B. La reconnaissance d’une insertion socio-économique suffisante
Outre la structure familiale, la juridiction administrative prend en compte les conditions matérielles d’existence du couple pour valider l’insertion sociale. L’arrêt précise que la requérante « apporte suffisamment d’éléments établissant que le couple dispose de revenus qui permettent de subvenir aux besoins de la famille ». Cette constatation renforce le caractère positif de l’insertion, malgré la situation irrégulière de la mère au regard du droit au séjour. Les ressources financières suffisantes éloignent le risque de charge déraisonnable pour le système d’assistance sociale et consolident la viabilité de l’unité familiale.
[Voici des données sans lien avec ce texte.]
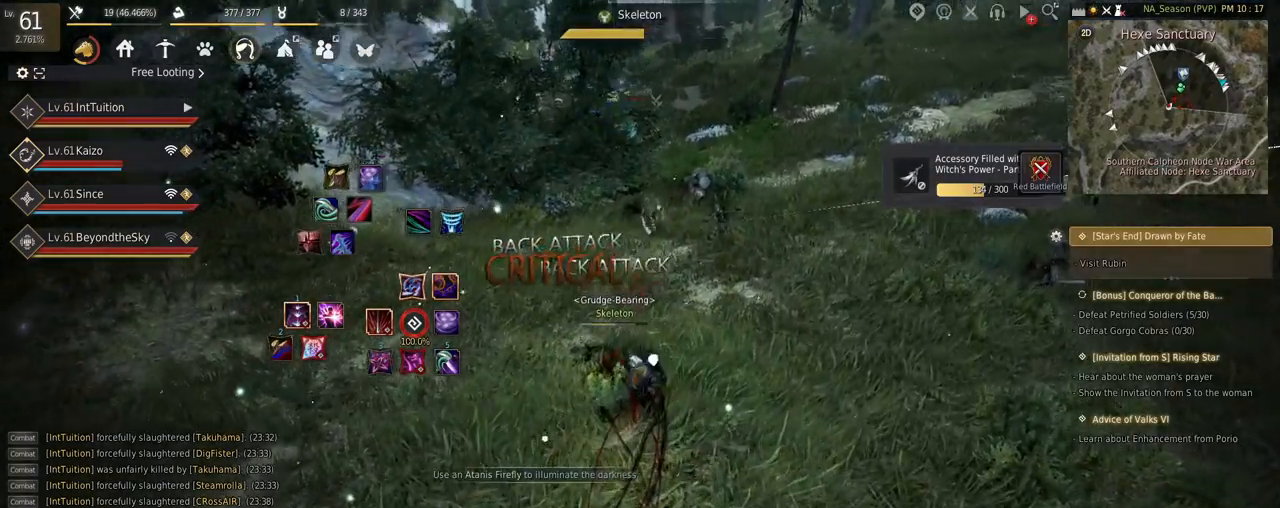
{"keys": [], "mouse": [], "events": [[84, "q", "down"], [184, "q", "up"]]}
La Cour opère ainsi une lecture globale de la situation personnelle pour fonder son diagnostic juridique sur des éléments matériels tangibles.
Cette insertion globale justifie une protection juridique renforcée qui s’exprime à travers l’exercice d’un contrôle de proportionnalité exigeant par la juridiction administrative.
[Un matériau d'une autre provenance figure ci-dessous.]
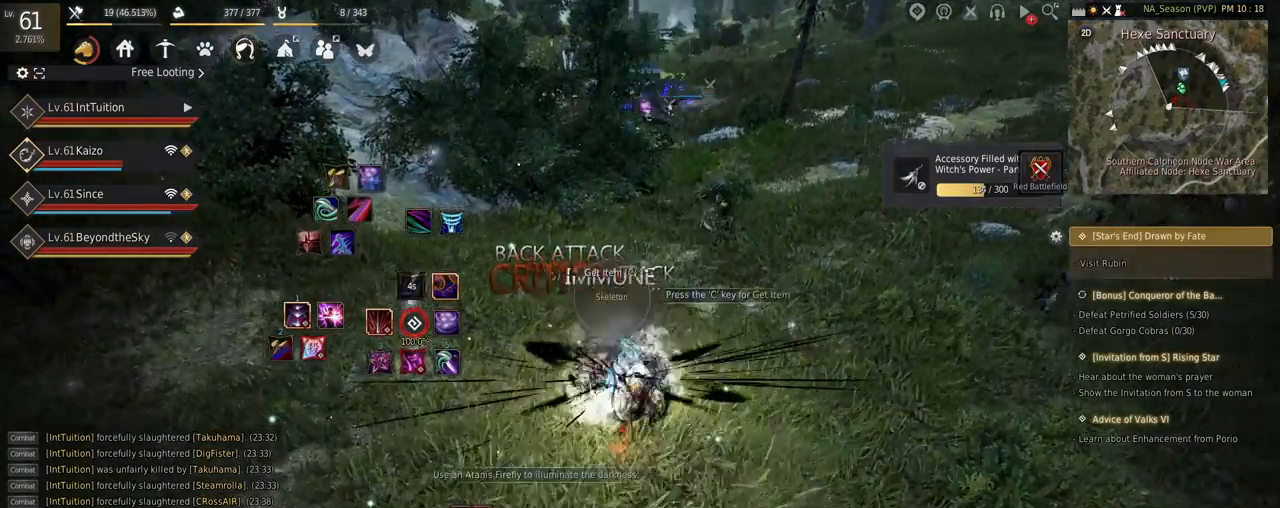
{"keys": ["w"], "mouse": [], "events": [[167, "w", "down"]]}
II. La primauté de la vie privée sur l’absence de titre de séjour
A. Une application rigoureuse du contrôle de proportionnalité
La solution repose sur une mise en balance rigoureuse entre les impératifs de l’ordre public et les droits fondamentaux de la personne. La Cour administrative d’appel de Versailles estime que le refus de titre porte « à son droit au respect de sa vie privée et familiale une atteinte disproportionnée ». Ce constat intervient alors même que la requérante n’est pas dépourvue d’attaches familiales dans son pays d’origine où résident ses parents. Les juges considèrent que l’éloignement romprait brutalement un équilibre familial construit depuis près de dix ans sur le sol français. La décision privilégie donc l’effectivité des liens familiaux actuels sur la simple possibilité d’une réinstallation hypothétique à l’étranger.
Le constat de cette disproportion conduit inévitablement les magistrats à ordonner des mesures concrètes afin de rétablir la requérante dans ses droits fondamentaux.
B. L’injonction de délivrance du titre comme conséquence nécessaire
L’annulation de l’acte administratif entraîne des conséquences juridiques directes et contraignantes pour l’administration chargée du contrôle des flux migratoires. Le juge enjoint à l’autorité préfectorale de délivrer « un titre de séjour portant la mention vie privée et familiale » dans un délai déterminé. Cette injonction illustre le pouvoir de pleine juridiction de la cour administrative d’appel lorsqu’un motif d’annulation implique nécessairement une régularisation. La décision confirme la jurisprudence classique protégeant les parents d’enfants nés en France dont l’autre parent réside régulièrement sur le territoire. Elle rappelle que l’existence d’une famille dans le pays d’origine ne suffit pas à valider une mesure d’éloignement manifestement excessive.